Energy is the answer to so many questions. Pull back a spring-powered toy car and rolls forward. Why? Energy. You used your phone all day and it suddenly shut down. Why? No energy. A child eats six bags of M&Ms and runs around screaming and giggling because he has energy. But then he doesn’t want to clean his room because he has no energy. But what is energy?
Ah… that is the real question. To answer it, let me start with a story about three friends, Alby, Bobby, and Cami. I completely made those names up.
Alby has 10 dollars and gives it all away. Bobby ends up with $5 and Cami gets $4.99.
Do you see the problem? Yes, there is a missing penny. Where is it? When Alby gives away all of his money, that penny must end up somewhere. Even if he dropped it, it still exists.

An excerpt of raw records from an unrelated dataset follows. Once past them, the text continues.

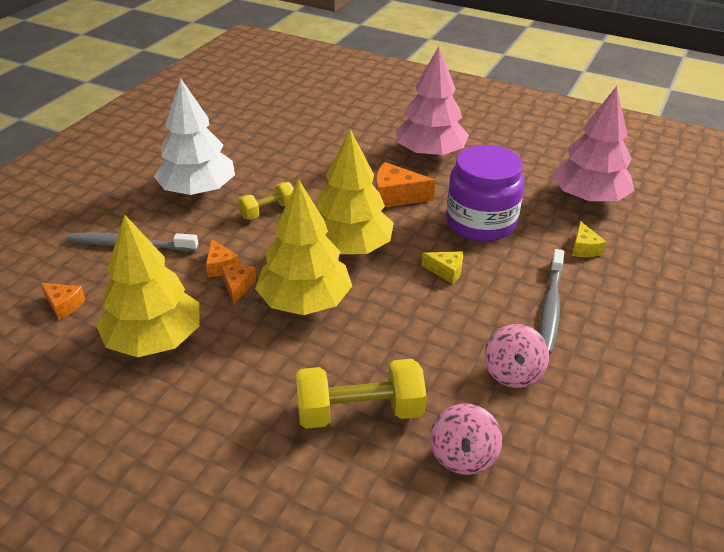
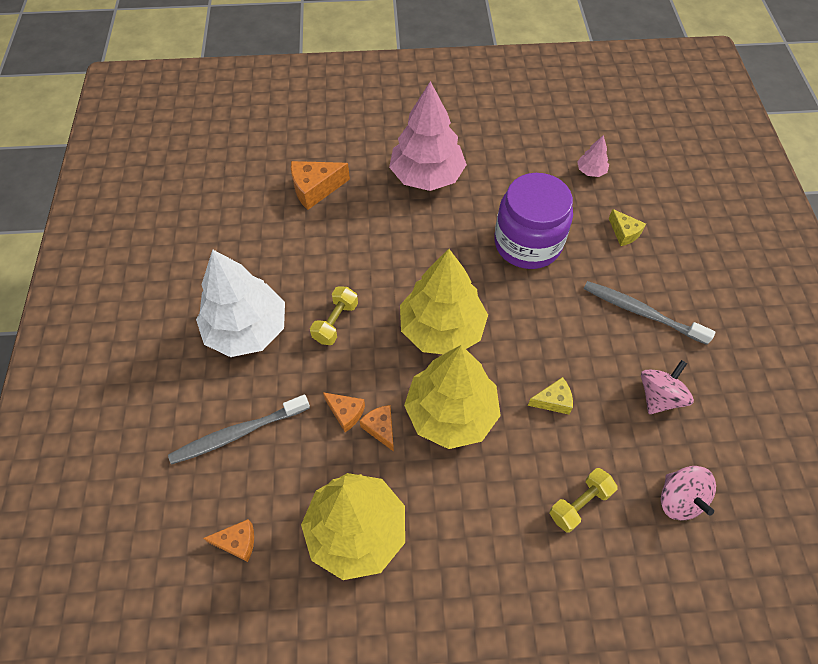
camera: 30 degrees left, 20 degrees up
yellow dumbbell [296,359,426,429] -> yellow dumbbell [549,468,618,533], size x0.60
orange cheese [375,162,435,208] -> orange cheese moved to [291,161,350,210]
yellow cheese [422,251,463,284] -> yellow cheese moved to [528,377,573,415]
pink spinning top [485,324,549,388] -> pink spinning top turned 120 degrees counterclockwise [641,360,694,414]
grey toothbrush [539,249,564,354] -> grey toothbrush turned 135 degrees clockwise [583,281,715,345]
pink tree [552,86,634,203] -> pink tree [577,135,609,177], size x0.42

The total amount of money must add up to $10.
If you like, you can all this rule the conservation of money. No matter what happens, the amount of money must be the same before and after something happens. Oh, and here is something else to know about money: It’s not real. Oh sure, the bills and coins are real, and if you lost a $10 bill you’d be unhappy about it. But money merely represents something else. You could use a dollar to buy a ball or a snow cone, but those things exist even if you don’t have money. Money simply exists as a useful way for humans to trade things.

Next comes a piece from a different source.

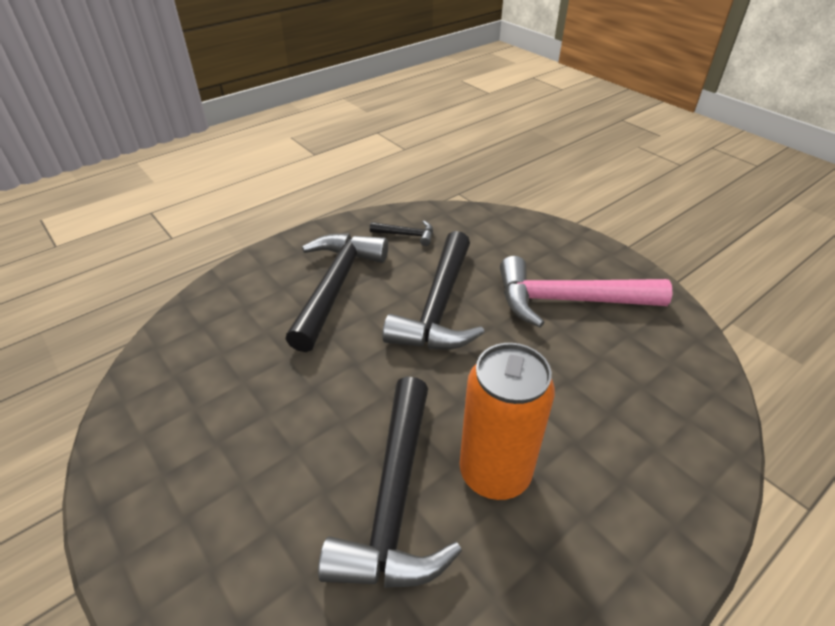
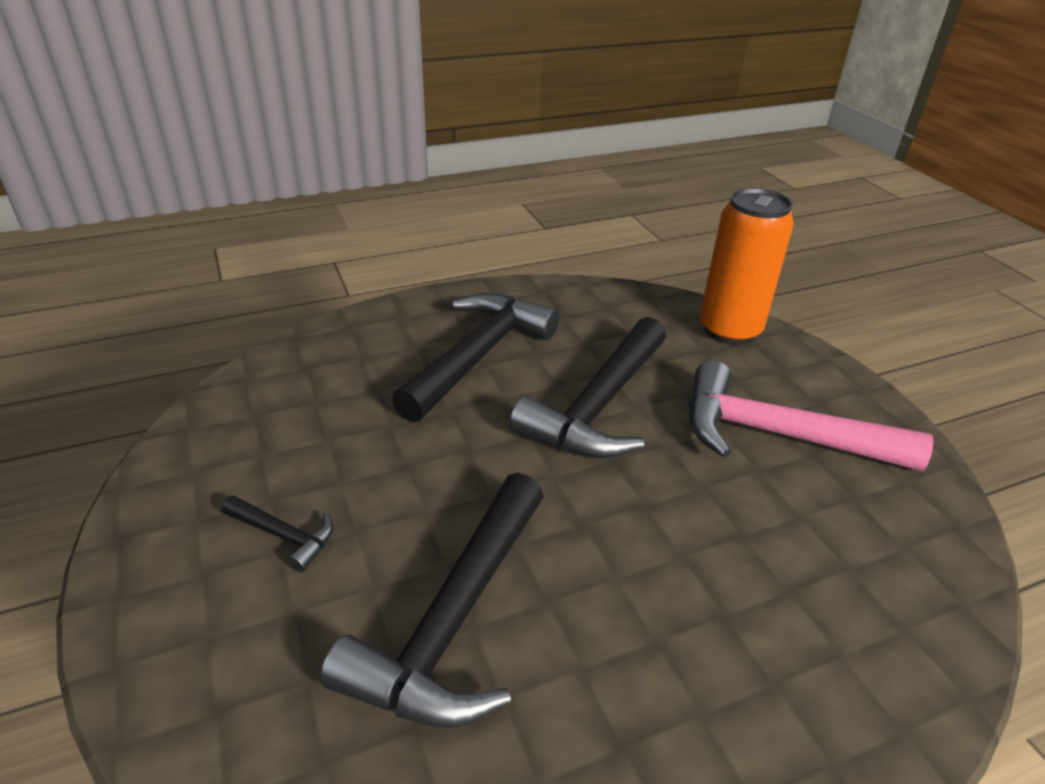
camera: 15 degrees right, 5 degrees down
black hammer [370,221,433,246] -> black hammer moved to [222,495,334,572]
orange can [460,343,555,500] -> orange can moved to [700,188,794,345]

OK, what does this have to do with energy? Well, energy is just like money. Let me start with an example. Suppose I load a ball into a spring-powered ball launcher and fire that ball straight into the air. Here are the three phases of this action:
The launcher fires the ball with a compressed spring. That spring stores energy, called spring potential energy. Release the ball and it moves under some unspecified speed as the spring releases its energy. Now the ball has energy, called kinetic energy. When the ball reaches its maximum height, its speed is, for just an instant, zero. At that point, the ball has gravitational potential energy.
Now, if you calculate the potential energy before releasing the ball, it might be something like 10 joules. (A joule is a common unit of energy, named for British physicist James Prescott Joule.) Launch the ball and it might have nine joules of kinetic energy and 1 joule of gravitational potential energy because it is now aloft. As the ball rises, it has less kinetic energy and more gravitational potential energy. Once the ball reaches its maximum height, it has 10 joules of gravitational potential energy. Although the type of energy changes, the amount never does. Energy is just like money—it is conserved.
How about another example. The nucleus of an atom usually features some combination of protons and neutrons. A version of carbon carbon 14 has six protons and eight neutrons, but it is not entirely stable. Over times, the carbon 14 atom experiences radioactive decay (this explains how carbon dating works) through a process called beta decay. This decay leaves a nitrogen atom called nitrogen 14 and an electron. They both possess kinetic energy, because it turns out that mass is another type of energy from the famous expression E = mc2.
Now for the cool part. Based on the difference in mass of carbon and nitrogen, beta decay lets you find the total amount of energy. Let’s say this was 10 joules. You can also measure the speed and calculate the kinetic energy of the electron. Suppose you got a value of 3.99 joules. Doing the same with the nitrogen, you might get an energy of 6 joules. Yes, there is a missing 0.01 joule of energy. Does this mean that energy was not conserved? No, it means the missing energy must be somewhere else.
This actually happened, and in 1930, Wolfgang Pauli suggested that another particle in the beta decay process held that energy. He was right—that particle is called a neutrino. That’s crazy when you think about it. Humans arrive at this calculation because it is useful and because the total energy must be the same before and after something happens. When it appears that energy is not conserved, it is only because of some previously unknown factor.
There you go—a simple answer to the question, “What is energy?” I hope you understood it, because I wrote it for the Flame Challenge. That’s an international competition where scientists explain something in terms an 11-year-old would understand.